We conducted a survey of 35 field sites spanning 17° latitude from South Florida to Maine, with the aim of examining how microbe communities and pathogen damage vary geographically and among P. australis genotypes. Damage severity of pathogenic fungi was quantified by estimating the percent of area infected from randomly-selected diseased leaves per site. Diseased tissue was collected and fungal pathogens and endophytes were cultured on agar (Photo 3). Additionally, representative samples of diseased leaves, root segments, and rhizosphere soil were collected from each site. These leaf and root samples were surface-sterilized and all samples were transferred to cryovials containing RNALater (a RNA stabilization and storage solution) and stored in a -80 °C freezer. These samples will ultimately be used for genomic analyses of microbial communities. Results from this analysis are pending.

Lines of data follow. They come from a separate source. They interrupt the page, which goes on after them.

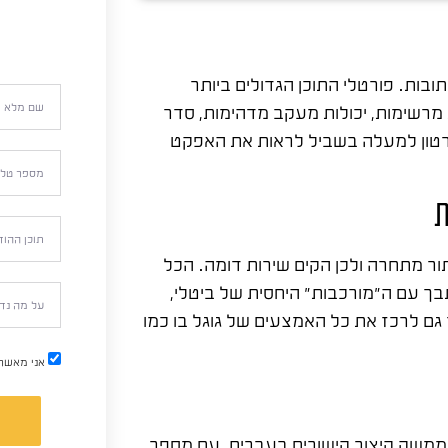
ובות. פורטלי התוכן הגדולים ביותר
 מרשימות, יכולות מעקב מדהימות, סדר
רטון למעלה בשביל לראות את האפקט
תור מתחרה ולכן הקים שירות דומה. הכל
בך עם ה"מורכבות" היחסית של ביטלי,
גם לרכז את כל האמצעים של גוגל בו כמו
אני מאשר
שק קיצור קישורים בעברית, עם מספר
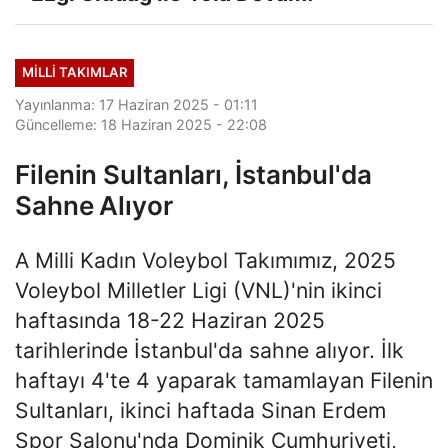
MILLI TAKIMLAR
Yayınlanma: 17 Haziran 2025 - 01:11
Güncelleme: 18 Haziran 2025 - 22:08
Filenin Sultanları, İstanbul'da
Sahne Alıyor
A Milli Kadın Voleybol Takımımız, 2025
Voleybol Milletler Ligi (VNL)'nin ikinci
haftasında 18-22 Haziran 2025
tarihlerinde İstanbul'da sahne alıyor. İlk
haftayı 4'te 4 yaparak tamamlayan Filenin
Sultanları, ikinci haftada Sinan Erdem
Spor Salonu'nda Dominik Cumhuriyeti,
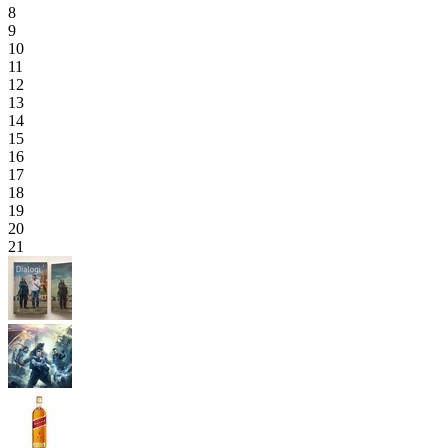
8
9
10
11
12
13
14
15
16
17
18
19
20
21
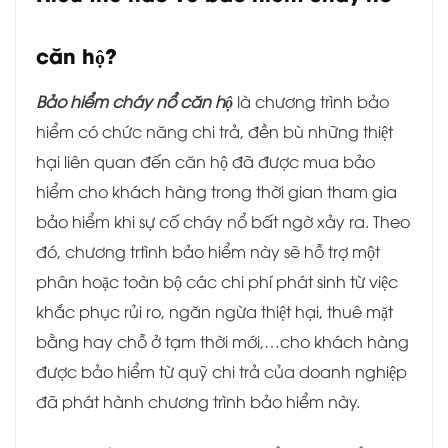
căn hộ?
Bảo hiểm cháy nổ căn hộ
là chương trình bảo
hiểm có chức năng chi trả, đền bù những thiệt
hại liên quan đến căn hộ đã được mua bảo
hiểm cho khách hàng trong thời gian tham gia
bảo hiểm khi sự cố cháy nổ bất ngờ xảy ra. Theo
đó, chương trtình bảo hiểm này sẽ hỗ trợ một
phân hoặc toàn bộ các chi phí phát sinh từ việc
khắc phục rủi ro, ngăn ngừa thiệt hại, thuê mặt
bằng hay chỗ ở tạm thời mới,…cho khách hàng
được bảo hiểm từ quỹ chi trả của doanh nghiệp
đã phát hành chương trình bảo hiểm này.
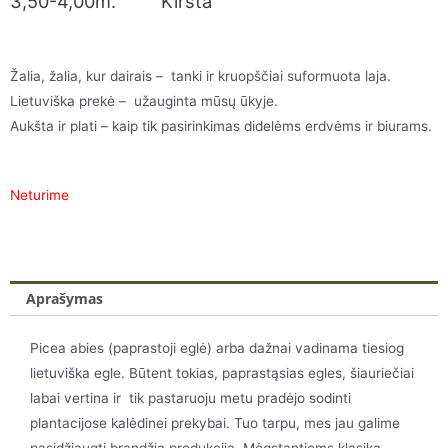
3,50-4,00m. Kirsta
Žalia, žalia, kur dairais – tanki ir kruopščiai suformuota laja.
Lietuviška prekė – užauginta mūsų ūkyje.
Aukšta ir plati – kaip tik pasirinkimas didelėms erdvėms ir biurams.
Neturime
Aprašymas
Picea abies (paprastoji eglė) arba dažnai vadinama tiesiog
lietuviška egle. Būtent tokias, paprastąsias egles, šiauriečiai
labai vertina ir tik pastaruoju metu pradėjo sodinti
plantacijose kalėdinei prekybai. Tuo tarpu, mes jau galime
pasidžiaugti brandžia produkcija. Mėgstantiems klasiką,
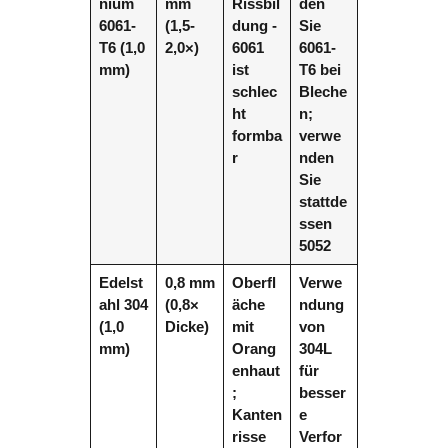
nium
mm
Rissbil
den
6061-
(1,5-
dung -
Sie
T6 (1,0
2,0×)
6061
6061-
mm)
ist
T6 bei
schlec
Bleche
ht
n;
formba
verwe
r
nden
Sie
stattde
ssen
5052
Edelst
0,8 mm
Oberfl
Verwe
ahl 304
(0,8×
äche
ndung
(1,0
Dicke)
mit
von
mm)
Orang
304L
enhaut
für
;
besser
Kanten
e
risse
Verfor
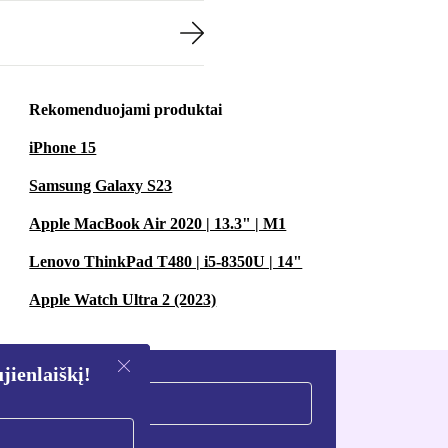
Rekomenduojami produktai
iPhone 15
Samsung Galaxy S23
Apple MacBook Air 2020 | 13.3" | M1
Lenovo ThinkPad T480 | i5-8350U | 14"
Apple Watch Ultra 2 (2023)
ienlaiškį!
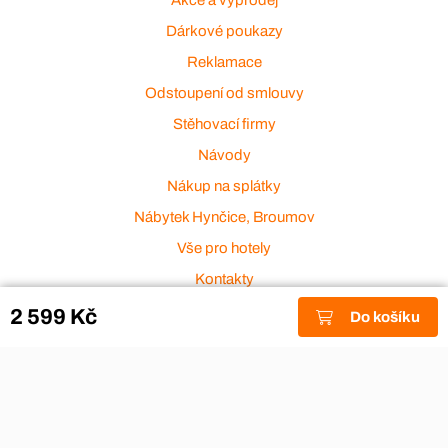
Dárkové poukazy
Reklamace
Odstoupení od smlouvy
Stěhovací firmy
Návody
Nákup na splátky
Nábytek Hynčice, Broumov
Vše pro hotely
Kontakty
Přijímáme platební karty
2 599 Kč
Do košíku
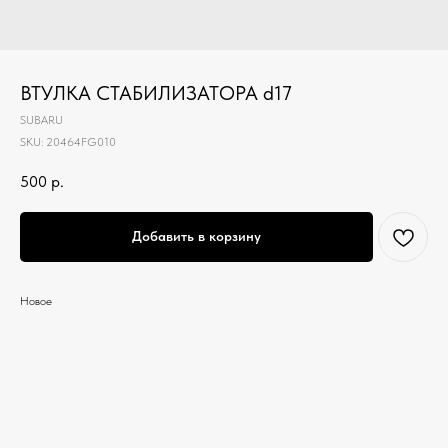
ВТУЛКА СТАБИЛИЗАТОРА d17
SUBARU
SKU:
20464FG010
500
р.
Добавить в корзину
Новое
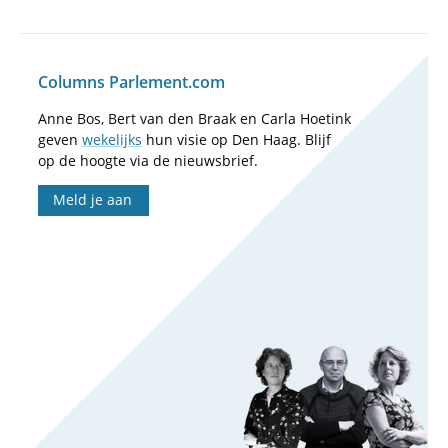
Columns Parlement.com
Anne Bos, Bert van den Braak en Carla Hoetink
geven
wekelijks
hun visie op Den Haag. Blijf
op de hoogte via de nieuwsbrief.
Meld je aan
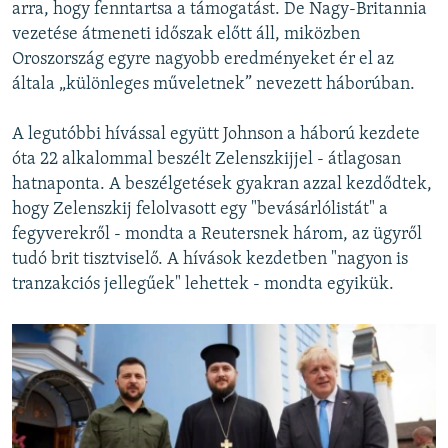
arra, hogy fenntartsa a támogatást. De Nagy-Britannia
vezetése átmeneti időszak előtt áll, miközben
Oroszország egyre nagyobb eredményeket ér el az
általa „különleges műveletnek” nevezett háborúban.
A legutóbbi hívással együtt Johnson a háború kezdete
óta 22 alkalommal beszélt Zelenszkijjel - átlagosan
hatnaponta. A beszélgetések gyakran azzal kezdődtek,
hogy Zelenszkij felolvasott egy "bevásárlólistát" a
fegyverekről - mondta a Reutersnek három, az ügyről
tudó brit tisztviselő. A hívások kezdetben "nagyon is
tranzakciós jellegűek" lehettek - mondta egyikük.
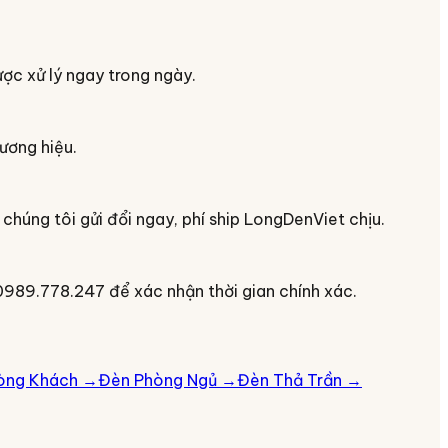
c xử lý ngay trong ngày.
hương hiệu.
húng tôi gửi đổi ngay, phí ship LongDenViet chịu.
0989.778.247 để xác nhận thời gian chính xác.
òng Khách
→
Đèn Phòng Ngủ
→
Đèn Thả Trần
→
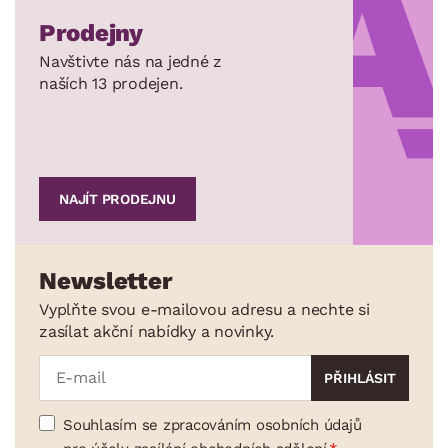
Prodejny
Navštivte nás na jedné z
naších 13 prodejen.
NAJÍT PRODEJNU
Newsletter
Vyplňte svou e-mailovou adresu a nechte si
zasílat akční nabídky a novinky.
Souhlasím se zpracováním osobních údajů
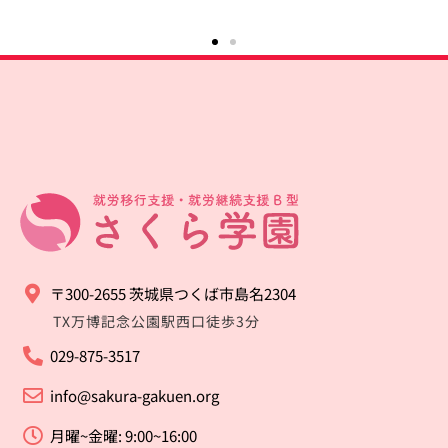
〒300-2655 茨城県つくば市島名2304
TX万博記念公園駅西口徒歩3分
029-875-3517
info@sakura-gakuen.org
月曜~金曜: 9:00~16:00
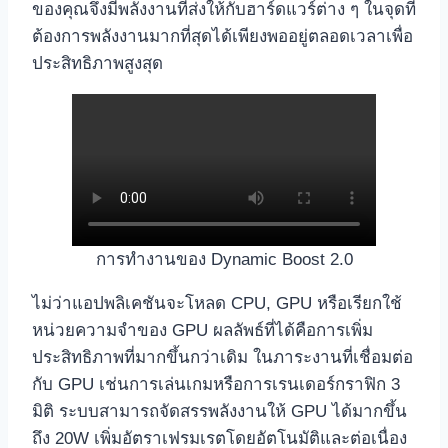
ของคุณจึงมีพลังงานที่ส่งให้กับฮาร์ดแวร์ต่าง ๆ ในจุดที่
ต้องการพลังงานมากที่สุดได้เพียงพออยู่ตลอดเวลาเพื่อ
ประสิทธิภาพสูงสุด
การทำงานของ Dynamic Boost 2.0
ไม่ว่าแอปพลิเคชันจะโหลด CPU, GPU หรือเรียกใช้
หน่วยความจำของ GPU ผลลัพธ์ที่ได้คือการเพิ่ม
ประสิทธิภาพที่มากขึ้นกว่าเดิม ในภาระงานที่เชื่อมต่อ
กับ GPU เช่นการเล่นเกมหรือการเรนเดอร์กราฟิก 3
มิติ ระบบสามารถจัดสรรพลังงานให้ GPU ได้มากขึ้น
ถึง 20W เพิ่มอัตราเฟรมเรตโดยอัตโนมัติและต่อเนื่อง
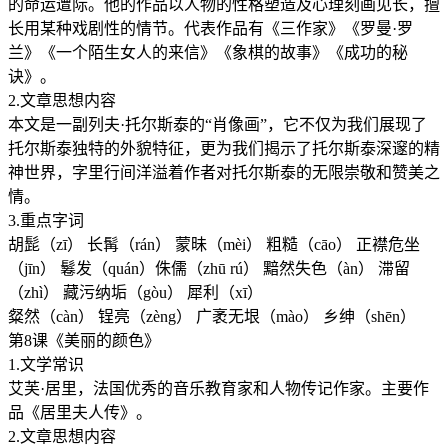
的命运遭际。他的作品以人物的性格塑造及心理刻画见长，擅
长用某种戏剧性的情节。代表作品有《三作家》《罗曼·罗
兰》《一个陌生女人的来信》《象棋的故事》《成功的秘
诀》。
2.文章思想内容
本文是一副列夫·托尔斯泰的“肖像画”，它不仅为我们展现了
托尔斯泰独特的外貌特征，更为我们揭示了托尔斯泰深邃的精
神世界，字里行间洋溢着作者对托尔斯泰的无限崇敬和赞美之
情。
3.重点字词
胡髭（zī） 长髯（rán） 蒙昧（mèi） 粗糙（cāo） 正襟危坐
（jīn） 鬈发（quán）侏儒（zhū rú） 黯然失色（àn） 滞留
（zhì） 藏污纳垢（gòu） 犀利（xī）
粲然（càn） 锃亮（zèng） 广袤无垠（mào） 乡绅（shēn）
第8课《美丽的颜色》
1.文学常识
艾芙·居里，法国优秀的音乐教育家和人物传记作家。主要作
品《居里夫人传》。
2.文章思想内容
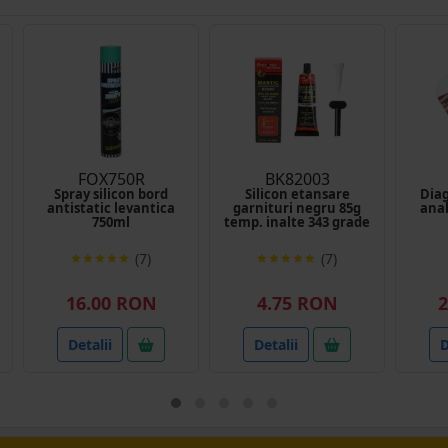
FOX750R
BK82003
Spray silicon bord
Silicon etansare
Dia
antistatic levantica
garnituri negru 85g
anal
750ml
temp. inalte 343 grade
(7)
(7)
16.00 RON
4.75 RON
2
Detalii
Detalii
D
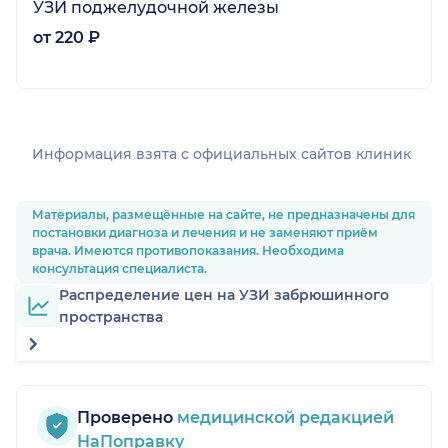
УЗИ поджелудочной железы
от 220 ₽
Информация взята c официальных сайтов клиник
Материалы, размещённые на сайте, не предназначены для
постановки диагноза и лечения и не заменяют приём
врача. Имеются противопоказания. Необходима
консультация специалиста.
Распределение цен на УЗИ забрюшинного
пространства
Проверено
медицинской редакцией
НаПоправку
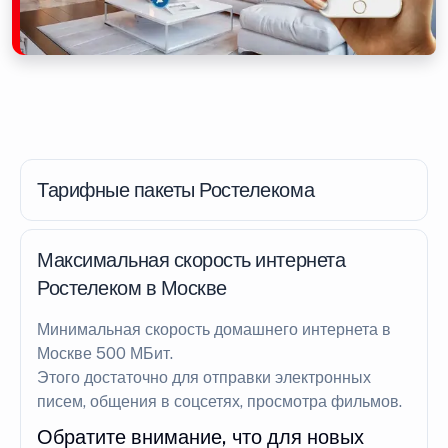
Тарифные пакеты Ростелекома
Максимальная скорость интернета
Ростелеком в Москве
Минимальная скорость домашнего интернета в
Москве 500 МБит.
Этого достаточно для отправки электронных
писем, общения в соцсетях, просмотра фильмов.
Обратите внимание, что для новых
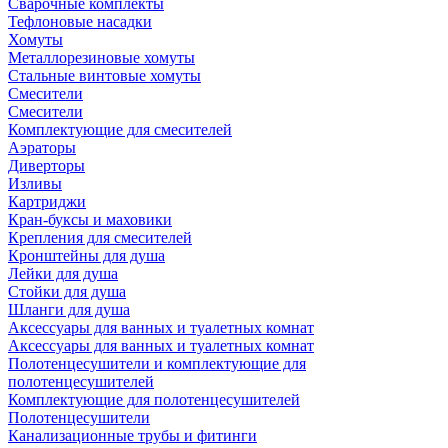
Сварочные комплекты
Тефлоновые насадки
Хомуты
Металлорезиновые хомуты
Стальные винтовые хомуты
Смесители
Смесители
Комплектующие для смесителей
Аэраторы
Диверторы
Изливы
Картриджи
Кран-буксы и маховики
Крепления для смесителей
Кронштейны для душа
Лейки для душа
Стойки для душа
Шланги для душа
Аксессуары для ванных и туалетных комнат
Аксессуары для ванных и туалетных комнат
Полотенцесушители и комплектующие для
полотенцесушителей
Комплектующие для полотенцесушителей
Полотенцесушители
Канализационные трубы и фитинги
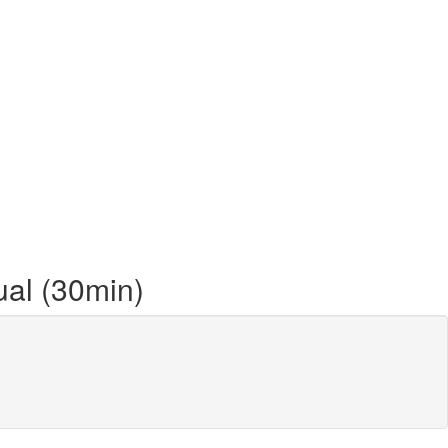
ual (30min)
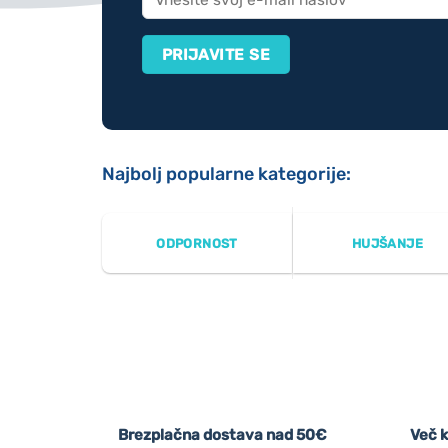
Najbolj popularne kategorije:
ODPORNOST
HUJŠANJE
Brezplačna dostava nad 50€
Več k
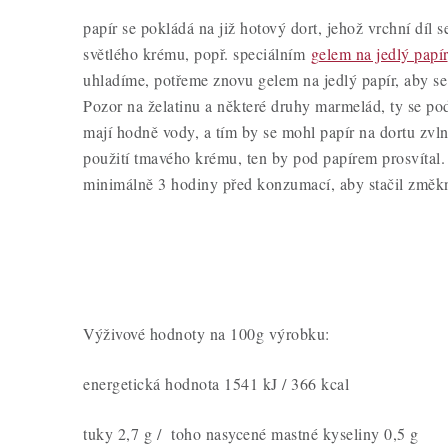
papír se pokládá na již hotový dort, jehož vrchní díl 
světlého krému, popř. speciálním
gelem na jedlý papír
uhladíme, potřeme znovu gelem na jedlý papír, aby se
Pozor na želatinu a některé druhy marmelád, ty se pod
mají hodně vody, a tím by se mohl papír na dortu zvln
použití tmavého krému, ten by pod papírem prosvítal. 
minimálně 3 hodiny před konzumací, aby stačil změk
Výživové hodnoty na 100g výrobku:
energetická hodnota 1541 kJ / 366 kcal
tuky 2,7 g / toho nasycené mastné kyseliny 0,5 g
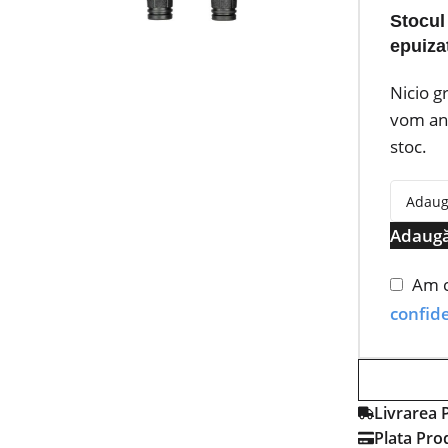
Stocul
epuiza
Nicio g
vom anu
stoc.
Adaugă
Am c
confide
Livrarea 
Plata Pro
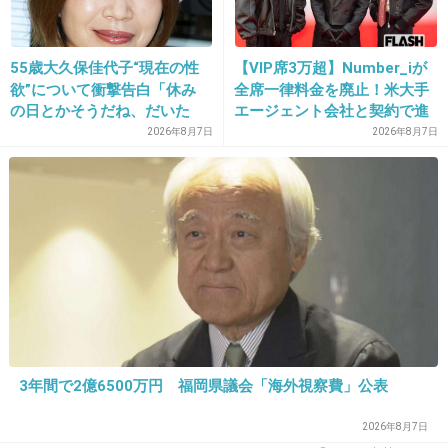
55歳大久保佳代子“現在の性
【VIP席3万超】Number_iが
33. 匿名
2014/04/23(水) 16:06:49
欲”について衝撃告白「休み
全席一律料金を廃止！米大手
マジっすか？適当に喋ってそうなのは気のせい
の日とかそうだね、だいた
エージェント会社と契約で進
かなww
い…」
む“世界標準”化
2026年8月7日
2026年8月7日
+46
-5
34. 匿名
2014/04/23(水) 16:07:35
デビューしたの時はいじられたりしたら顔真っ
赤にして照れてる姿が可愛かった
慣れたって感じなんだろーけど昔に比べたら態
度がでかくなった
3年間で2億6500万円 福岡県議会「海外視察費」公表
初々しさがなくなったね
2026年8月7日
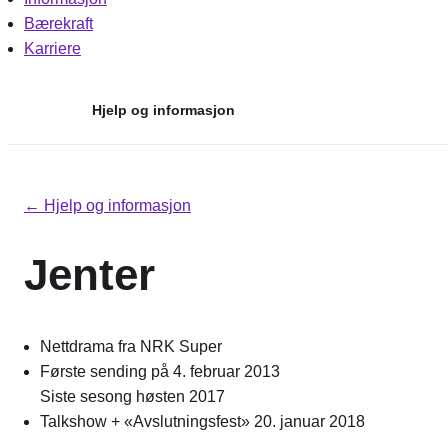
Bærekraft
Karriere
Hjelp og informasjon
Hopp
til
← Hjelp og informasjon
innhold
Jenter
Nettdrama fra NRK Super
Første sending på 4. februar 2013
Siste sesong høsten 2017
Talkshow + «Avslutningsfest» 20. januar 2018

Based on Warwick’s survey of along the Atlantic and Gulf Coasts of the United States, he cultured 168 morphospecies (Photo 3). Based on a PCoA ordination plot, foliar fungi communities differ considerably among native, Gulf, European invasive (haplotype M), and Delta (another introduced genotype from Europe that is common in Louisiana) lineages (Figure 1).
Phragmites-soil feedbacks: Common-garden experiment
It is currently unknown how intraspecific variation in plant soil feedbacks (PSFs) interacts with the environment (e.g., nutrient availability) to influence competition between native and invasive plants. With Warwick Allen as the lead PI, we conducted a fully crossed multi-factor greenhouse experiment (Photo 4) to determine the effects of Phragmites australis rhizosphere soil biota, interspecific competition, and nutrient availability on biomass of replicate populations from one native and two invasive lineages of common reed (P. australis) and a single lineage of native smooth cordgrass (Spartina alterniflora). Harmful soil biota consistently dominated PSFs involving all three P. australis lineages, reducing biomass by 10%. Indirect PSFs (i.e., soil biota spillover) from the two invasive P. australis lineages reduced S. alterniflora biomass by 7%, whereas PSFs from the native P. australis lineage increased S. alterniflora biomass by 6%. Interestingly, interspecific competition and PSFs interacted to weaken their respective impacts on S. alterniflora, whereas they exerted synergistic negative effects on P. australis. Phragmites australis soil biota decreased S. alterniflora biomass when grown alone (i.e., a soil legacy), but increased S. alterniflora biomass when grown with P. australis, suggesting that P. australis recruits harmful generalist soil biota or facilitates S. alterniflora via spillover (i.e., apparent mutualism). Soil biota also reduced interspecific competition impacts on S. alterniflora, although it remained competitively inferior to P. australis across all treatments. Competitive interactions and responses to nutrients did not differ among P. australis lineages, indicating that interspecific competition and nutrient deposition may not be key drivers of P. australis invasion in North America. Although soil biota, interspecific competition, and nutrient availability appear to have no direct impact on the success of invasive P. australis lineages in North America, intraspecific lineage variation in indirect spillover and soil legacies from P. australis occur and may have important implications for co-occurring native species and restoration of invaded habitats. Our study integrates multiple factors linked to plant invasions, highlighting that indirect interactions are likely commonplace in influencing plant community dynamics and invasion success and impacts. This work was published in Ecology in 2018 (Allen et al. 2018).